ARTURO PÉREZ REVERTE 

Artículo publicado en la revista El Semanal en el año 1998.

Emmanuelle Seigner

Localidades de película Las nueve puertas

Castillo de Puivert.
Castillo de Puivert.


El castillo de Puivert es un castillo cátaro ubicado en el pueblo de Puivert, en el departamento francés del Aude. Se encuentra asentado sobre una colina que domina el pueblo y el lago que se extiende a sus pies, a una altitud de 605 metros. Se encuentra a 60 km al sur de Carcasona y 45 km al este de Foix.

Historia

Castillo de Puivert


Situado en la línea divisoria de las aguas del océano Atlántico y del mar Mediterráneo, Puivert fue un muy importante señorío del Quercorb durante la Edad Media.
En el año 1170, durante uno de los numerosos encuentros de trovadores que solían acudir a Puivert, Pere d'Auvergne escribió un poema satírico en occitano antiguo con las palabras siguientes:

Lo vers fo fatz als enflabotz, a Puich-vert tor jugan rizen

La primera familia señorial conocida de Puivert fue la familia Congost, con diversos miembros adeptos a la religión cátara.
Hacia el año 1208 Alpaïs, la esposa del señor de Puivert, muere asistida por perfectos cátaros; su marido, Bernat de Congost, también recibe el sacramento cátaro (consolamentum) cuando muere en el año 1232 en el castillo de Montségur, donde se había refugiado.
En el año 1210, al principio de la cruzada contra los albigenses, el ejército cruzado dirigido por Simón de Montfort encuentra resistencia en Puivert, tomando finalmente el castillo tras un sitio de tres días.
En el año 1310 el matrimonio de Thomas de Bruyéres con Isabelle de Melun contribuye a la ampliación y embellecimiento del castillo.
A principios del siglo XIV, Puivert y la región de Quercorb fueron instituidos como 'Tierra privilegiada', eso significaba que sus habitantes estaban exentos de pagar censos reales, pero tenían que guardar los castillos de la región. El estatuto de Tierra privilegiada duró hasta la Revolución francesa, a finales del siglo XVIII.

Arquitectura

La fortaleza de Puivert está situada sobre una colina de 605 m de altura y domina un verde y hermoso valle. Para acceder a la fortaleza, era necesario atravesar un puente levadizo suspendido sobre un foso. Una segunda defensa consistía en una torre-puerta cuadrada. La entrada está coronada con el blasón de la familia de Bruyéres, y representa un león con la cola anudada. La torre permite acceder al patio principal, de 80 m x 40 m, rodeado por seis torres y una muralla. En el ángulo noroeste encontramos una poterna, denominada Puerta de Chalabre.

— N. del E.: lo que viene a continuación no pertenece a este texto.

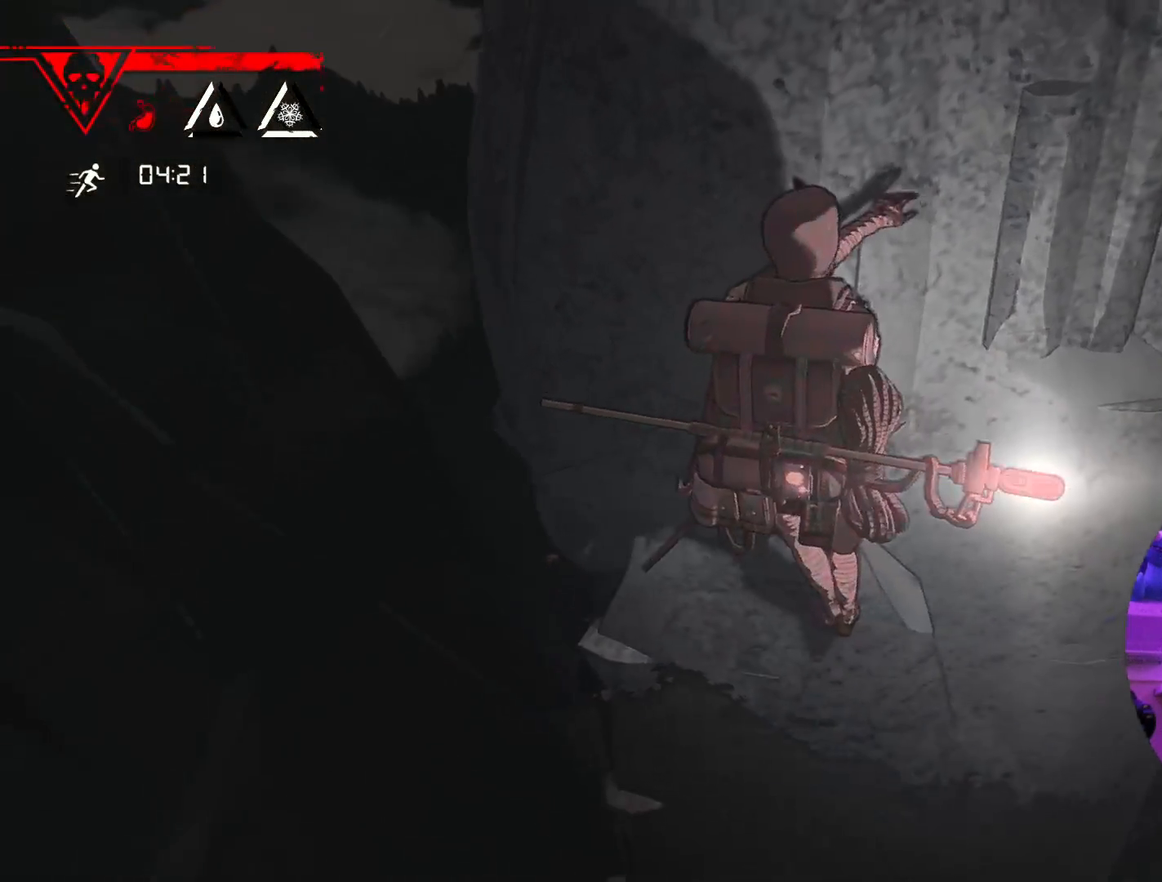
{"buttons": ["R1"], "left_stick": "center", "right_stick": "center", "events": [[117, "left_stick", "center"], [383, "R1", "down"]]}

Torre del homenaje del castillo de Puivert.



La torre del homenaje se encuentra situada en el centro de la fortaleza; tiene una altura de 35 m y 15 m de lado y cuenta con cuatro salas que se superponen. En la base hay una sala baja, que tiene solamente una obertura; el acceso a las otras tres salas se hace sobre una pasarela de hierro. Una escalera de caracol permite descubrir la sala de vigía en la segunda planta. Las dos últimas consisten en salas de vueltas, hechas con cruceros ojivales.
La primera, que servía como capilla, está adornada con figuras que representan unos personajes con filacterios, cuenta también con un altar muy hermoso. La sala más alta es la llamada Sala de los Músicos y allí está la parte más notable del torreón, pues está adornada con figuras que representan ocho músicos tocando diferentes instrumentos: cornamusa, viola de arco, laúd, flauta y tambor, órgano, salterio, rabel y cítara.
Desde no hace mucho es posible acceder a la terraza que corona la torre, pudiendo contemplarse desde la misma unas vistas impresionantes, así como el lago no lejos de allí.
La residencia del señor, que ya no existe, estaba situada detrás de la torre del homenaje, al Oeste. Tenía diversas plantas y convertía el castillo de Puivert en una fortaleza señorial bastante grande. Debido a su elegante arquitectura, el castillo de Puivert parece menos una fortaleza estratégica que una residencia para el recreo
En la actualidad se están llevando a cabo excavaciones arqueológicas en la zona exterior a fin de restaurar y recuperar vestigios del que fue el antiguo castillo de los siglos XI y XII.

Curiosidades

En la película "The ninth gate" de 1999 ("La novena puerta") de Roman Polanski, basada en la novela "El Club Dumas" de Arturo Pérez-Reverte, precisamente se usa este mismo castillo como si fuese la localización física en el mundo real del castillo que aparece dibujado en el Grabado Nro.9 del libro de Aristide Torchia, "De vmbrarvm regni novem portis".


Sintra.
Chalet Biester.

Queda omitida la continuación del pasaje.